Muchas veces lo que ponía las ruedas en movimiento era una simple confesión sin rodeos por parte del desconocido. (Asesinato, robo, violación, deserción… salían a relucir como tarjetas de vista).

«Comprendes, tuve que…».

«¡Por supuesto!».

«El hacha estaba allí, la guerra seguía, el viejo siempre borracho, mi hermana mendigando… Además, siempre quise escribir… ¿Entiendes?».

«¡Cómo no!».

«Y después las estrellas… Las estrellas de otoño. Y nuevos horizontes extraños. Un mundo tan nuevo y, sin embargo, tan viejo. Caminar, esconderse, saquear. Buscar, registrar, disimular…, echar una nueva piel tras otra. Todos los días un nombre nuevo, una nueva ocupación. Siempre huyendo de mí mismo. ¿Me entiendes?».

«¡Ya lo creo!».

«Por encima del Ecuador, por debajo del Ecuador…, sin descanso ni tregua. Nunca nada en ningún sitio. Mundos tan brillantes, tan llenos, tan ricos, pero rodeados de cemento y alambres de púas. Siempre el sitio siguiente, y el siguiente. Siempre con la mano extendida, pidiendo, implorando, suplicando. Sordo, el mundo. Sordo como una tapia. Fusiles chascando, cañones disparando, y hombres, mujeres y niños por todos lados tumbados e inertes sobre su propia sangre. De vez en cuando una flor. Una violeta, tal vez, y un millón de cadáveres en descomposición para fertilizar. ¿Me comprendes?».

«¡Por supuesto!».

«Me volví loco, pero es que loco».

«¡Es natural!».

Así, que coge el hacha, tan afilada, tan brillante, y se pone a tronchar…, aquí una cabeza, allí un brazo o una pierna, después dedos de manos y pies. Chas, chas, chas. Como quien corta espinas. Y, por supuesto, lo están buscando. Y cuando lo encuentren, le exprimirán el jugo. Se hará justicia. Por cada millón de sacrificados como cerdos, un solo monstruo miserable es ejecutado humanamente.

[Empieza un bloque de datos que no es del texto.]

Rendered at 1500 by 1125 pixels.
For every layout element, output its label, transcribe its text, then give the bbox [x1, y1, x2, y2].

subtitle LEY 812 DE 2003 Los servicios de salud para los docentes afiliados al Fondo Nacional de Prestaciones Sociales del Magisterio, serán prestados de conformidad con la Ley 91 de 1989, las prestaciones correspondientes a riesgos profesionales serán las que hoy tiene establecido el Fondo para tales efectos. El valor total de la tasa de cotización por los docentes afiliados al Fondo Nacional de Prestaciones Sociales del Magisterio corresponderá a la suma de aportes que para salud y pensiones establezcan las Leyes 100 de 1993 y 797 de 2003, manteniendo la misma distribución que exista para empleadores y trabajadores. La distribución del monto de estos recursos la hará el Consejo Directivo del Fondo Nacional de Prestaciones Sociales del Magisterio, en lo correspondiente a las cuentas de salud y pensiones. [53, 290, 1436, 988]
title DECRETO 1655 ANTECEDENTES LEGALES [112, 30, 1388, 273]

¿Entiendes? Perfectamente.

¿Qué es un escritor sino un criminal, un juez, un verdugo? ¿Es que no estaba ya versado en el arte del engaño desde niño? ¿Acaso no estoy acribillado de traumas y complejos? ¿Es que no he sido manchado con toda la culpabilidad y el pecado del monje medieval?

¿Hay algo más natural, más comprensible, más humano y perdonable que esos comportamientos monstruosos del poeta aislado?

Tan inexplicablemente como entraban en mi esfera salían de ella aquellos nómadas.

Vagar por las calles con el estómago vacío te coloca en el qui vive. Sabes por instinto dónde girar, qué dirección seguir, qué buscar: nunca dejas de reconocer a un compañero de viaje.

Cuando todo está perdido, el alma da un paso al frente…

Los he llamado ángeles disfrazados. Eso eran, pero por lo general lo comprendía cuando ya se habían marchado. Raras veces aparece el ángel arrastrando nubes de gloria. Sin embargo, de vez en cuando el bobalicón babeante que te paras a mirar de repente ajusta en la puerta como una llave.

Y la puerta se abre.

La puerta llamada Muerte era la que se abría de par en par y yo veía que no había muerte, ni tampoco jueces ni verdugos salvo en nuestra imaginación. ¡Con qué desesperación me esforzaba entonces para reparar!

Y hacía reparación. Plena y completa. El rajá quedándose desnudo. Sólo quedaba un yo, pero un yo inflado e hinchado como un horrendo sapo. Y entonces la absoluta demencia de todo aquello me abrumaba. Nada puede darse ni quitarse; nada se ha sumado ni restado, nada se ha aumentado ni disminuido. Nos encontramos en la misma playa ante el mismo océano poderoso. Ahí está… in perpetuum. Tanto en un capullo roto, en el estruendo de una catarata, en la caída en picado de un ave sobre una carroña como en la atronadora artillería del profeta. Nos movemos con los ojos cerrados y los oídos tapados: derribamos muros en los que hay puertas que esperan ser abiertas al tacto; buscamos a tientas escaleras, olvidando que tenemos alas; rezamos como si Dios estuviera sordo y ciego, como si estuviese en un espacio. No es de extrañar que no reconozcamos a los ángeles que andan entre nosotros.

Un día será agradable recordar estas cosas.